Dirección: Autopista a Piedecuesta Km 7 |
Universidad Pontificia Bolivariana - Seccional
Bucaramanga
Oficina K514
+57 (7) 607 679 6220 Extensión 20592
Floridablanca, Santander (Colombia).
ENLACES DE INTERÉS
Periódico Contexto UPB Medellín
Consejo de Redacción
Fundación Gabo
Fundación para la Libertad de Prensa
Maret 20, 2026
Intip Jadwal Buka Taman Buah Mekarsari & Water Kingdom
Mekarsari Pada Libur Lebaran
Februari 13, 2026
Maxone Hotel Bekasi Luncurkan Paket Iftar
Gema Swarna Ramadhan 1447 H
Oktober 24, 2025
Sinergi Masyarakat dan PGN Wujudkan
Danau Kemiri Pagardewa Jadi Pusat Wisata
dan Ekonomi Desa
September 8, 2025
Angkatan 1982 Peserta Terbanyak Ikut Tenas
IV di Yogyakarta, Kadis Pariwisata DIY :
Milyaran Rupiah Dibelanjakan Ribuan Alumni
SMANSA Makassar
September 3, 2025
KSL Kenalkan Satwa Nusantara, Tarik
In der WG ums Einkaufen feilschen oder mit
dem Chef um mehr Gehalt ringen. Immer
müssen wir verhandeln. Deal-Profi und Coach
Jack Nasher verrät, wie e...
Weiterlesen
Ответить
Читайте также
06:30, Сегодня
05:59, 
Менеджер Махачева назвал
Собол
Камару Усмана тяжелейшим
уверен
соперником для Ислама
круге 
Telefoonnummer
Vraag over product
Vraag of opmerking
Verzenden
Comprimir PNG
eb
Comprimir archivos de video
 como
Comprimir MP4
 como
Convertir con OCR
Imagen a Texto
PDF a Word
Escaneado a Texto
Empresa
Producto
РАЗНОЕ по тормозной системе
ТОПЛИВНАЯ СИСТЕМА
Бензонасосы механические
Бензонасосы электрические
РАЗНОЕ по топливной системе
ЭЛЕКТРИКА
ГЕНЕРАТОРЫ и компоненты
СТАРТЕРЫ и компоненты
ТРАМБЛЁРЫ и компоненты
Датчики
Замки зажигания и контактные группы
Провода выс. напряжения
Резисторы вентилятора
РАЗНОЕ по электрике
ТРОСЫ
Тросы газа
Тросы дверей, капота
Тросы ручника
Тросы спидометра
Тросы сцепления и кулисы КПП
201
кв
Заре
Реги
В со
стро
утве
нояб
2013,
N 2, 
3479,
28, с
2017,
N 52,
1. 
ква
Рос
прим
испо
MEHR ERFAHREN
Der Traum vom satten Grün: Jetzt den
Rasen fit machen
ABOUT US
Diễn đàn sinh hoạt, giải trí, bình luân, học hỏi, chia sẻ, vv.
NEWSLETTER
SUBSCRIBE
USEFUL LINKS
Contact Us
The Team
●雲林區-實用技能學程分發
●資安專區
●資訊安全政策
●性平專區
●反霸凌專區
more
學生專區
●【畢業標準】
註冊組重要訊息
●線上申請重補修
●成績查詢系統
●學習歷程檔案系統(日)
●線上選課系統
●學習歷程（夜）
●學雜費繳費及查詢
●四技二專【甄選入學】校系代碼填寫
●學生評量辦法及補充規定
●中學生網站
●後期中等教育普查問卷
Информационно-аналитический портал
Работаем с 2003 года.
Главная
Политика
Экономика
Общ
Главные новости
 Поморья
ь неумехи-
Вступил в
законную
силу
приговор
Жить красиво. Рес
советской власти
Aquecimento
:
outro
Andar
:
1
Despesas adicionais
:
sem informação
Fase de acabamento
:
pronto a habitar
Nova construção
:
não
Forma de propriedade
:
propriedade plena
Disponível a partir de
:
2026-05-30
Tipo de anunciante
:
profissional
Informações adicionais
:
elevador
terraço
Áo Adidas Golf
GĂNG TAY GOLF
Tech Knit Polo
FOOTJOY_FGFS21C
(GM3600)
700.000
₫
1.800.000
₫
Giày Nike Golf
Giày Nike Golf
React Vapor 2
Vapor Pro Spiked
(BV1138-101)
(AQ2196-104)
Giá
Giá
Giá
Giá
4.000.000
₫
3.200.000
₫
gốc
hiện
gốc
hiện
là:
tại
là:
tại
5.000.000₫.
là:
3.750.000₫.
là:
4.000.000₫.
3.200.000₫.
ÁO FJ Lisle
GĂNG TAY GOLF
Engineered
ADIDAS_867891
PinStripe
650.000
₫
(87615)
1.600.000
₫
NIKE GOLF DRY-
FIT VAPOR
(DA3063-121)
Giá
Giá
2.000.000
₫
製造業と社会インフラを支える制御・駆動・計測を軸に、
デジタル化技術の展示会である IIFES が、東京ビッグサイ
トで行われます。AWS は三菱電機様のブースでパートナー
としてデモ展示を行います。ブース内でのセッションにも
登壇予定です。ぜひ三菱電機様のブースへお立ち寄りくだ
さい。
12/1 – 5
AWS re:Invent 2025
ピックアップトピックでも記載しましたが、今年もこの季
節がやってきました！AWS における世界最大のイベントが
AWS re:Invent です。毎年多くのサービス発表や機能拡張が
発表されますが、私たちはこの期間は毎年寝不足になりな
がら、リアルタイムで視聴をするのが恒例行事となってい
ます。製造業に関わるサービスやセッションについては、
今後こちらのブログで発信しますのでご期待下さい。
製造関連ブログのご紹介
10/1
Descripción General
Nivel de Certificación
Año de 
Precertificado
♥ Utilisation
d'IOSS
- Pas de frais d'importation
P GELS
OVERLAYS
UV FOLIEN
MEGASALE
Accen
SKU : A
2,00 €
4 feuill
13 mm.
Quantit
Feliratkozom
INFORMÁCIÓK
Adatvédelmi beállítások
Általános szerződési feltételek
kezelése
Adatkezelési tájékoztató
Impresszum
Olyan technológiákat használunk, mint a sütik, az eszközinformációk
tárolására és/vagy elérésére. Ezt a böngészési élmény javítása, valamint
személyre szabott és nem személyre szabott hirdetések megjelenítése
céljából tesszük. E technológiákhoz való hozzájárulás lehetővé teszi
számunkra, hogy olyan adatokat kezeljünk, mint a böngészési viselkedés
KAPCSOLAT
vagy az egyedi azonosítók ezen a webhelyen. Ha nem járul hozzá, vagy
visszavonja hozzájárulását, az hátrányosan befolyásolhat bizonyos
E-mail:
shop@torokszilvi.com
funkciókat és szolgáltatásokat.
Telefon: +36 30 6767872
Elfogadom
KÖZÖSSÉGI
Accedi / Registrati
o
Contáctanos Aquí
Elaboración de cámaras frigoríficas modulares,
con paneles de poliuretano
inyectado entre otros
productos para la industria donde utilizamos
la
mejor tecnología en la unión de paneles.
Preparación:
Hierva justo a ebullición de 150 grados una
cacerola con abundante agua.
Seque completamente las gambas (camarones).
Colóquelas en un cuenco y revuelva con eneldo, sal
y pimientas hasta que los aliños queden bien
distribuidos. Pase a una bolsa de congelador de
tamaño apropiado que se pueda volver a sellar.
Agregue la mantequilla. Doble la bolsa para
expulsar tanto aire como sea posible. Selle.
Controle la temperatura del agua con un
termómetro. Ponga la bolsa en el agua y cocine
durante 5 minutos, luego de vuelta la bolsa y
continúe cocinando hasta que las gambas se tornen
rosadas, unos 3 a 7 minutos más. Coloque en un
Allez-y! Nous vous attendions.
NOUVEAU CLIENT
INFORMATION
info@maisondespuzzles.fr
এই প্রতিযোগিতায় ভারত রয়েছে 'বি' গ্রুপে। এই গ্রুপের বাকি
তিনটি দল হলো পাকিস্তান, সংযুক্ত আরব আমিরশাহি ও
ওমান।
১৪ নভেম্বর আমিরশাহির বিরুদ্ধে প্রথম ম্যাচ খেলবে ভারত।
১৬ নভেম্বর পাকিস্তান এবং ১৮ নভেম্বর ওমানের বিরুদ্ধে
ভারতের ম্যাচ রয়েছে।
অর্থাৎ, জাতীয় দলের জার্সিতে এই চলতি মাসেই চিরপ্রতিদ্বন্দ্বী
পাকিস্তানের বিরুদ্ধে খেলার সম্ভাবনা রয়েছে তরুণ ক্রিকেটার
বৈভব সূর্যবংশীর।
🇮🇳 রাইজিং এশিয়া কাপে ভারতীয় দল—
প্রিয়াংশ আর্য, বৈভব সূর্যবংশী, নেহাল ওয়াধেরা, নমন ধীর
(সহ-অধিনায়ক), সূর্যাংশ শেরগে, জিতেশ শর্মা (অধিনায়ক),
# # # # # # #
Task statement: Set down exactly the lines from the start of the records to the line with "KSL Kenalkan Satwa Nusantara, Tarik". Include that line, and add nothing more.

Answer to this task:
Dirección: Autopista a Piedecuesta Km 7 |
Universidad Pontificia Bolivariana - Seccional
Bucaramanga
Oficina K514
+57 (7) 607 679 6220 Extensión 20592
Floridablanca, Santander (Colombia).
ENLACES DE INTERÉS
Periódico Contexto UPB Medellín
Consejo de Redacción
Fundación Gabo
Fundación para la Libertad de Prensa
Maret 20, 2026
Intip Jadwal Buka Taman Buah Mekarsari & Water Kingdom
Mekarsari Pada Libur Lebaran
Februari 13, 2026
Maxone Hotel Bekasi Luncurkan Paket Iftar
Gema Swarna Ramadhan 1447 H
Oktober 24, 2025
Sinergi Masyarakat dan PGN Wujudkan
Danau Kemiri Pagardewa Jadi Pusat Wisata
dan Ekonomi Desa
September 8, 2025
Angkatan 1982 Peserta Terbanyak Ikut Tenas
IV di Yogyakarta, Kadis Pariwisata DIY :
Milyaran Rupiah Dibelanjakan Ribuan Alumni
SMANSA Makassar
September 3, 2025
KSL Kenalkan Satwa Nusantara, Tarik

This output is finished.